> Required action: Within the data that follows, set down exactly the lines from the one containing "<source format=gbs>" through the one containing "G04 #@! TF.FileFunction,Soldermask,Bot*", both ends included.

===== Material shown

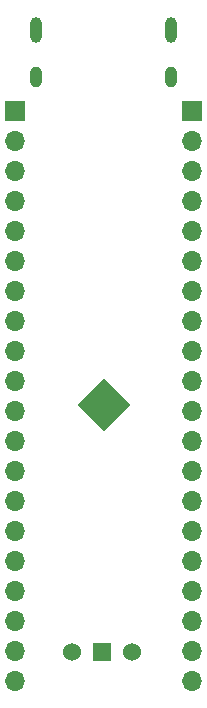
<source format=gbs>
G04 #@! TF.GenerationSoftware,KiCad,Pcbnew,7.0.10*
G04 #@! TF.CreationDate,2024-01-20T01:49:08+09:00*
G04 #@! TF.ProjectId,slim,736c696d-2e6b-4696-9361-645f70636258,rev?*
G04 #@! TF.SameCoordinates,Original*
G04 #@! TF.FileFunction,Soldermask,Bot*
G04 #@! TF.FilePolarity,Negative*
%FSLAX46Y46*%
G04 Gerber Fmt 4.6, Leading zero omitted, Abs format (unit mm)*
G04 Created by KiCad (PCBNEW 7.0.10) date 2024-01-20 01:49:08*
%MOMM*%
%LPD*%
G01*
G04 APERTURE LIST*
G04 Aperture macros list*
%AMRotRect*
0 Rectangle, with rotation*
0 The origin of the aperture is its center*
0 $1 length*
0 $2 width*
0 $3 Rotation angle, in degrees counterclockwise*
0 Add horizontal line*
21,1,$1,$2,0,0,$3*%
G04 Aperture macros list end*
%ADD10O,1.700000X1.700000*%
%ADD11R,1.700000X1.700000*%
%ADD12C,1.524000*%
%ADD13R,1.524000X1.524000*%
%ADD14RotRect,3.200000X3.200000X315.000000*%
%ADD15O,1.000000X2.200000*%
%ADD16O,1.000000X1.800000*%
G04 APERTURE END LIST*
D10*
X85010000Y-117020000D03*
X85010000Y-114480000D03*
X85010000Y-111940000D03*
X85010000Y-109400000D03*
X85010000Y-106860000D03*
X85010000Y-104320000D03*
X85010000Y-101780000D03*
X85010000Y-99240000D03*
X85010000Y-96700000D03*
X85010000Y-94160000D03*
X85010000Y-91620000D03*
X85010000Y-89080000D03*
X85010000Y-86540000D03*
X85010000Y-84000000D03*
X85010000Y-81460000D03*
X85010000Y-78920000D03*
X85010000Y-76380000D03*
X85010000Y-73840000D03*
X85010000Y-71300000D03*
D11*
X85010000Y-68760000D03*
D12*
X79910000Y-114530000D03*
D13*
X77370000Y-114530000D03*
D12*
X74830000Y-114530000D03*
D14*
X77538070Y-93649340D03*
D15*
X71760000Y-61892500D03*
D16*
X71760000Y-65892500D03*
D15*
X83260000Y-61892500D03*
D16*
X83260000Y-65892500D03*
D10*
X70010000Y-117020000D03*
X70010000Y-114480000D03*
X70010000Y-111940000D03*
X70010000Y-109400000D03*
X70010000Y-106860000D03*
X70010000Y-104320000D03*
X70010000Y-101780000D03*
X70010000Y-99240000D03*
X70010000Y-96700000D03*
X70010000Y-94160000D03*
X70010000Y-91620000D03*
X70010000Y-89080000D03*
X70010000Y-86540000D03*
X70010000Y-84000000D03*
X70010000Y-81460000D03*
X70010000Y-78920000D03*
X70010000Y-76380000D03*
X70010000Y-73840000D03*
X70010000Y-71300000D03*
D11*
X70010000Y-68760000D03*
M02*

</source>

==========
===== Material shown

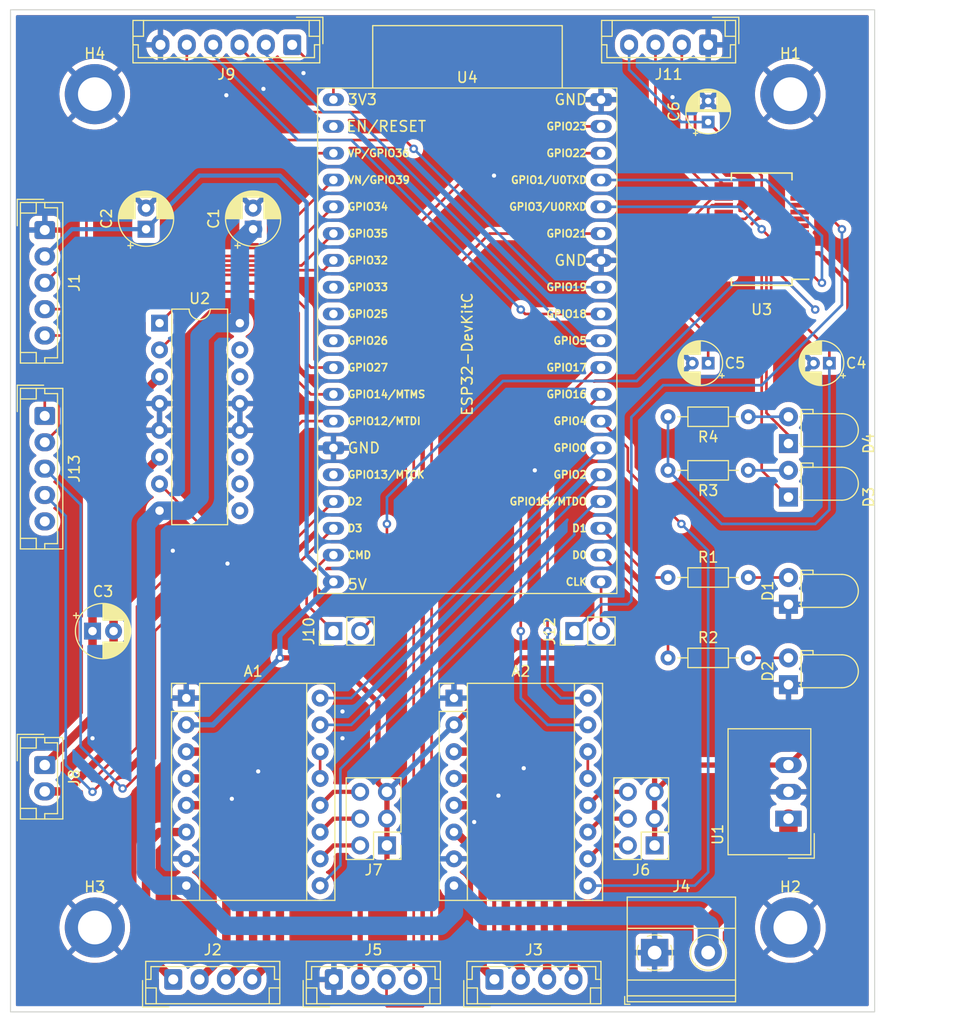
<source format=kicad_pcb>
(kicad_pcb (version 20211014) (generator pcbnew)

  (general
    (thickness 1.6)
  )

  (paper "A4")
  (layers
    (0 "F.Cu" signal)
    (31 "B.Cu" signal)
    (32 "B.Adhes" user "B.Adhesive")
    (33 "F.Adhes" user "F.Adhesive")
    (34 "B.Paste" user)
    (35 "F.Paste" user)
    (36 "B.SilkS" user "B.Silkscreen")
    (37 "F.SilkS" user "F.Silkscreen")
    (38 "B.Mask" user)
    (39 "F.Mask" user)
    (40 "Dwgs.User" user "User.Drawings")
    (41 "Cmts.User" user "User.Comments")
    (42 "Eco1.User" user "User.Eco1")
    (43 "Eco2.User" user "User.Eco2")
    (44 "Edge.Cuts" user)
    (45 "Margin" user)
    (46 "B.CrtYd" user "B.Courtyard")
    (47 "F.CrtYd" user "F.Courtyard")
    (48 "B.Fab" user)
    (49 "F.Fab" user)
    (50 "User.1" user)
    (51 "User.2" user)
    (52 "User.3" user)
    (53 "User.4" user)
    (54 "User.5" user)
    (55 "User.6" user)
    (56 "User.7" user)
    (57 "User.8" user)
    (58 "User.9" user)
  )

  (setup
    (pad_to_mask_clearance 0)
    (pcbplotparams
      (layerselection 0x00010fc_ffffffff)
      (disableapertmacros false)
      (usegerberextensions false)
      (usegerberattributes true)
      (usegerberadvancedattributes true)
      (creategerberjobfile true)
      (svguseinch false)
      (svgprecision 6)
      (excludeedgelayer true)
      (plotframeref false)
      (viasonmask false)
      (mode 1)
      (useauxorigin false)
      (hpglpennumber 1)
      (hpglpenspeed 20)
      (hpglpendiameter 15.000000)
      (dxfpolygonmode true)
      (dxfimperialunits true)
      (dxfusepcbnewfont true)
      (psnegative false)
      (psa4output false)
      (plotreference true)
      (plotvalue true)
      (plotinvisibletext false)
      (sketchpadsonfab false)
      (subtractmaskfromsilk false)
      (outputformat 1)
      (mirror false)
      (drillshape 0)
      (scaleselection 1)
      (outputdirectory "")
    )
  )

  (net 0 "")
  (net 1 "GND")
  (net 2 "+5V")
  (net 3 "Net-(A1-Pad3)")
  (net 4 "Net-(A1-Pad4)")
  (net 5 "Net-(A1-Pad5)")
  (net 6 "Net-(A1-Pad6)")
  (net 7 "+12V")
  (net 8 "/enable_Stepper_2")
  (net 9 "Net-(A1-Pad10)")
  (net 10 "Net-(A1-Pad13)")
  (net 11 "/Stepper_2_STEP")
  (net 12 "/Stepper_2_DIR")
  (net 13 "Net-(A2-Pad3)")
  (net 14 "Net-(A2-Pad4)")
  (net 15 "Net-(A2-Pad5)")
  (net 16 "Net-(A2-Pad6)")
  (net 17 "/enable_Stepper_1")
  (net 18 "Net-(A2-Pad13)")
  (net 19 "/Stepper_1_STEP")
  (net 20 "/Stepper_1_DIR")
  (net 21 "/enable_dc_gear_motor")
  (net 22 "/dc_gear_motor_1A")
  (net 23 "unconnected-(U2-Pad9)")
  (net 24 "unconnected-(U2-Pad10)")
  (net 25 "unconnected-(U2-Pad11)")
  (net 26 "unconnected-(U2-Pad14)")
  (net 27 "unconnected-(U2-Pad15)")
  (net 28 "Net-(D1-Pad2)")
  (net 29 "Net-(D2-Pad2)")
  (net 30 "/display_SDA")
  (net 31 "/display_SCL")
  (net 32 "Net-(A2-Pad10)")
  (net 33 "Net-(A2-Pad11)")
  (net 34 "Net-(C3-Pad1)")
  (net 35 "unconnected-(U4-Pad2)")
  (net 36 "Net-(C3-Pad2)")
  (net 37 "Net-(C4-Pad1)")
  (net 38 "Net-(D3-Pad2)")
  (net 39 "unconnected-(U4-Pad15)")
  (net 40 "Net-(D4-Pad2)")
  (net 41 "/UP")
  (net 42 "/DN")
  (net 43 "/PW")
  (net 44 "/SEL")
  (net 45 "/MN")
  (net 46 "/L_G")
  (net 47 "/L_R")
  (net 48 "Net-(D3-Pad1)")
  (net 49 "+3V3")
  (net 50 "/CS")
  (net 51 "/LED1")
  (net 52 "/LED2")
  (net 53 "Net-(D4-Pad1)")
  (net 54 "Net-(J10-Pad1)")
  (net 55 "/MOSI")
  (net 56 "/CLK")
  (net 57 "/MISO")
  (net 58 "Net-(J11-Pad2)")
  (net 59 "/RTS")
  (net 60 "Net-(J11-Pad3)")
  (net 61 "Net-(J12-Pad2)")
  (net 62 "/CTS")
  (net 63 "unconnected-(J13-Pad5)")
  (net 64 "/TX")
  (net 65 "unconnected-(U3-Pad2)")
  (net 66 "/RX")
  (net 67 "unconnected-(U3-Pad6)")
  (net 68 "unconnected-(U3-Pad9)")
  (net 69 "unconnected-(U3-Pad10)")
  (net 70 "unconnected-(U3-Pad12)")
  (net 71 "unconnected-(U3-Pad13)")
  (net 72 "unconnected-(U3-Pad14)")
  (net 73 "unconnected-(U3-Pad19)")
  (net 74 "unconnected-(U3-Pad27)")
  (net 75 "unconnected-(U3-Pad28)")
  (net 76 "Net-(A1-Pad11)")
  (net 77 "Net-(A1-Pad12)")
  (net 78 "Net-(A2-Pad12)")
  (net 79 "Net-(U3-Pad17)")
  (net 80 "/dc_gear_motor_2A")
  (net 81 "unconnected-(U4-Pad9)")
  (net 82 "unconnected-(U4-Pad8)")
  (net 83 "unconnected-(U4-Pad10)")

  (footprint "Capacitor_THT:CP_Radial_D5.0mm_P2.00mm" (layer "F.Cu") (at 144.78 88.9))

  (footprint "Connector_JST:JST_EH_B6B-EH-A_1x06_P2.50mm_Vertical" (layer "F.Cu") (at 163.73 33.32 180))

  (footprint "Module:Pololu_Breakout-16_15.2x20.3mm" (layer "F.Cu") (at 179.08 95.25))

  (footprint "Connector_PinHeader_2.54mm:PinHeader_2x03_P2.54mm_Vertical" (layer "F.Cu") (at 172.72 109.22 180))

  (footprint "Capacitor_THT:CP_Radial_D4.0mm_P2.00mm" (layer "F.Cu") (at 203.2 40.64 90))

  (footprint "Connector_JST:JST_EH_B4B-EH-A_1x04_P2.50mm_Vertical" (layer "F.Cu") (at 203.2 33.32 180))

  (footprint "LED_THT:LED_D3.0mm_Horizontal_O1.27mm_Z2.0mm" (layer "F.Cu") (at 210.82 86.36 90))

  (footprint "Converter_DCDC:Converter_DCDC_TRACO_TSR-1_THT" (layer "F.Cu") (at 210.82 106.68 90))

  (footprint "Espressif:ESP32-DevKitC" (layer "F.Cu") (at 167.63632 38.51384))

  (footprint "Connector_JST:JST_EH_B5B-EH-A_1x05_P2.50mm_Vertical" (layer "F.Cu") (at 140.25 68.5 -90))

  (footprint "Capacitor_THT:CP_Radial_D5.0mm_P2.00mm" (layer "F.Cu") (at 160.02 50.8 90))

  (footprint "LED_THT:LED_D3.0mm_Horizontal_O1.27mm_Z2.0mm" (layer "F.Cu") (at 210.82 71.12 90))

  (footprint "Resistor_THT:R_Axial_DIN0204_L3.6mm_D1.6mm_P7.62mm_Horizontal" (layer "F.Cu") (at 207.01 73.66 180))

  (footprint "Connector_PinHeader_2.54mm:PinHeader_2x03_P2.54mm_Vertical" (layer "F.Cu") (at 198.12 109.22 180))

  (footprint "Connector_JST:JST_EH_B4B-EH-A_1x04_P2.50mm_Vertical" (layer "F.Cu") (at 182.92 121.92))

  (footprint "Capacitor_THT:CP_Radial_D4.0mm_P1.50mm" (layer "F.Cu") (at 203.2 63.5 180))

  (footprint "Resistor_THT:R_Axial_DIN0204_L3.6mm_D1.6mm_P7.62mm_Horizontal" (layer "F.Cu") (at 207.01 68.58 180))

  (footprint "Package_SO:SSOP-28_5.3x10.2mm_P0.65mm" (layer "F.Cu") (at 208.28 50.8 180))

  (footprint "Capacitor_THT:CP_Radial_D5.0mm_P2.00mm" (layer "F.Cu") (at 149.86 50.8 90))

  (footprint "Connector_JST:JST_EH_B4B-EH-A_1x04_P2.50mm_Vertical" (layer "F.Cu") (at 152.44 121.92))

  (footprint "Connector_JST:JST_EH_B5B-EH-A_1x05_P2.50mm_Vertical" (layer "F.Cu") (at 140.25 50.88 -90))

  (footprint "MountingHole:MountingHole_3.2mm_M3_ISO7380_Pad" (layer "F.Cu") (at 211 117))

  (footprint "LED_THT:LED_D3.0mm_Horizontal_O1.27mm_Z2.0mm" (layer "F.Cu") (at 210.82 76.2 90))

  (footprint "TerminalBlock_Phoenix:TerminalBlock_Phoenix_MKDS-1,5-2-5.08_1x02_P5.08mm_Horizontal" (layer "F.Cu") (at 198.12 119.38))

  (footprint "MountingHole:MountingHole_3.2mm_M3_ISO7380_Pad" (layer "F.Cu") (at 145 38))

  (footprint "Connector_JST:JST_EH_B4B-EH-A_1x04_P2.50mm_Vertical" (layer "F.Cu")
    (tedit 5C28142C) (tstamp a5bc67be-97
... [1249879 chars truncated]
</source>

==========

> Answer:
<source format=gbs>
G04 #@! TF.GenerationSoftware,KiCad,Pcbnew,7.0.10*
G04 #@! TF.CreationDate,2024-01-20T01:49:08+09:00*
G04 #@! TF.ProjectId,slim,736c696d-2e6b-4696-9361-645f70636258,rev?*
G04 #@! TF.SameCoordinates,Original*
G04 #@! TF.FileFunction,Soldermask,Bot*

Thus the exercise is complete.